Буковски. Меньше, чем ничто — страница 21 из 39

В этой, конечно, эскизной исторической перспективе я хочу рассмотреть специфический опыт авторской субъективности, открывающей в литературе возможности для сотворения своей собственной жизни. Возможности эти выходят на первый план только тогда, когда будет проделана романтическая по сути своей операция по присвоению художником собственного произведения – и в нем уже целого мира.

Для этого мне потребуется провести дополнительное различение между субъективацией, о которой мы только что говорили, указывая на различные места и функции художника в его историческом контексте, и тем, что я назову субъектификацией. Если под субъективацией применительно к данному, литературному случаю понимаются разнообразные и исторически изменчивые практики социального присвоения художественной субъективности, то субъектификация – это осознанная и частная (и в этом смысле безусловно романтическая или постромантическая) художественная практика, посредством которой внутри произведения и через него автор выписывает свою собственную – реальную, фактическую, экзистенциальную – частную жизнь.

Понятие субъектификации призвано разрешить одну вполне конкретную теоретическую проблему. Как мы знаем, излишняя увлеченность социальными и, шире, структурными детерминациями, которая нашла свое прямое выражение в понятии субъективации, привела Фуко, а чуть раньше Ролана Барта, к довольно сомнительной концепции смерти автора. Ее сомнительность связана даже не с тем, что подчас вместо хорошо выстроенной аргументации она подкреплялась более-менее ладной риторикой, но прежде прочего с тем, что она несет с собой больше проблем, чем вроде бы силится разрешить. Утверждая прямолинейный структуралистский детерминизм в литературе через понятие смерти автора, Барт и Фуко сталкиваются с необходимостью показать, как именно размытое, анонимное социальное в каждом отдельном случае пишет книги за их авторов и, самое главное, как получается, что при сходных детерминациях получаются очень разные произведения. Неразрешимость этой проблемы уводит нас в теоретическую бесконечность, и вряд ли оно того стоит. Вполне справедлива поэтому та ирония по поводу крайних структуралистских редукций, которая имеет место, к примеру, у Гарольда Блума, из анти-структуралистских высказываний которого впору составлять афористический цитатник.

Понятие субъектификации, таким образом, избавит нас от необходимости брать на себя теоретический грех нерабочей концепции смерти автора и позволит описывать более сложные динамические отношения между социальным, данным посредством смежного понятия субъективации, и авторским, личным и частным, данным в произведении и посредством него – в самом субъекте письма. Понятие субъектификации, говоря проще, позволит нам вернуть в литературную теорию частного автора, не отказываясь при этом от безусловно существенного влияния социального поля. Именно в напряжении между автором и социальным возникает литературное произведение.

__Сохранённые данные__
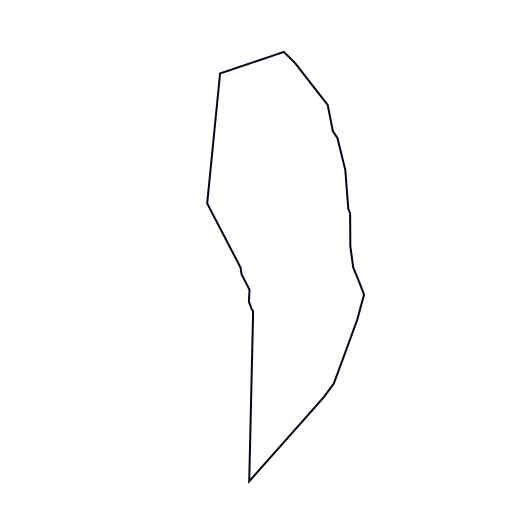 outline of San Andrés Zabache, Oaxaca, Mexico, rotated 225°
{"feature_id": "50627088B34708786687767", "entity_name": "San Andrés Zabache", "entity_type": "district", "adm_level": 2, "iso_a3": "MEX", "parent_name": "Mexico", "parent_adm1": "Oaxaca", "projection": "robinson", "projection_center": [-96.861, 16.605], "detail": "fine", "context": "isolated", "style": "outline", "palette": "ink", "viewbox_px": 512, "rotation_deg": 225, "n_neighbors": 0, "source": "geoboundaries", "source_scale": "gbopen_adm2", "svg_char_len": 704}
<svg xmlns="http://www.w3.org/2000/svg" viewBox="0 0 512 512"><g transform="rotate(225 256 256)"><path d="M101.5,91.9L103.4,123.9L106.7,178.9L108.3,204.8L110.8,220.8L115.2,230.5L139.3,282.4L152.3,305.1L166.1,311.2L179.1,316.6L196.3,329.7L219.6,352.7L224.2,354.7L253.6,379.9L281.8,397.0L289.9,398.6L312.1,413.5L334.9,416.3L365.0,420.1L380.6,420.0L410.5,359.7L332.4,264.4L328.7,259.9L327.6,258.6L321.2,256.6L311.8,253.6L299.7,249.8L299.2,249.7L293.1,247.7L285.1,245.2L280.3,243.7L274.9,242.0L268.6,240.0L265.0,238.9L263.2,238.3L258.6,236.8L253.2,232.8L247.1,230.9L236.6,227.5L231.2,221.4L228.5,218.5L221.2,215.3L219.1,214.9L215.8,211.6L101.5,91.9Z" fill="none" stroke="#020617" stroke-width="2"/></g></svg>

__Условие задания__
Продолжите текст о субъективации и субъектификации автора, начиная сразу после его последнего предложения. Материал здесь никак не используется.

__Ответ на задание__
Автор конечно же никогда не умирал. Верно как раз обратное: он только и делал, что перерождался посредством всё новых и новых форм литературного творчества, то есть, на нашем языке, непрерывно субъектифицировался. Процесс авторской субъектификации непосредственно связан с исторически изменчивыми практиками социальной субъективации, он происходит совместно с социальными процессами и входит с ними в сложные отношения, узор каковых и расчерчивает оригинальность того или иного текста – оригинальность, остающуюся совершенно необъяснимой, если принять за догмат положение о тотальной социальной детерминации, как это порой склонны были делать теоретики структурализма и им сочувствующие.

Попробуем отработать различие субъективации/субъектификации на примере хрестоматийного для нашего сюжета автора, к тому же прямого предшественника Буковски, – Генри Миллера[57].

Хорошенько усвоив романтический урок, Миллер понял, что литература не есть подражание какому-то выдуманному объективному миру, что дело ее – творческое самораскрытие субъекта с последующим обнаружением истины мира внутри получившегося произведения. Будучи примерным читателем и почитателем Пруста, Миллер осознает, что субъект не предшествует произведению, напротив, само произведение и оказывается единственно возможным пространством для возникновения субъекта письма. Вооружаясь этой романтической и вместе модернистской (или постромантической) установкой, Миллер и входит в литературное поле своего времени.

Однако, чтобы войти в это поле, мало просто взять перо и начать экстатически вырисовывать собственную субъективность. Литература существует не только в фантазии автора, она есть вполне объективный социальный институт со своими канонами, правилами и акторами – каким, например, был тот же Пруст, оказывающий на Миллера вполне институциональное влияние в том смысле, что он на своем примере показывает последователю, какое место может – и должен – занимать в обществе настоящий писатель. Пруст, таким образом, как парадигматический пример извне детерминирует Миллера-литератора.

Войти в литературу и стать писателем значит занять определенное место в системе распределения ролей, в системе раздела символических ставок. И в то же время войти в литературу означает создать самого себя как субъекта письма, выстроить, выстрадать авторский почерк и голос, единственно, с частной точки зрения, легитимирующий претензии индивида на статус писателя.

Таким образом задача того, кто входит в литературу, не одинарная, а двойная: становясь писателем, он должен одновременно стать частью сообщества, но также и стать – впервые посредством своих произведений – самим собой, сохранить за собой статус частного лица, и чем оригинальнее окажется его частный голос, тем, вероятно, лучше, престижнее будет его место в системе распределения социальных привилегий в художественном пространстве. Возвращаясь к нашим терминам, скажем, что двойная задача писателя – это необходимость субъективироваться и субъектифицироваться, да так, чтобы одно вступало с другим в дополнительные (а можно сказать, взаимовыгодные) отношения.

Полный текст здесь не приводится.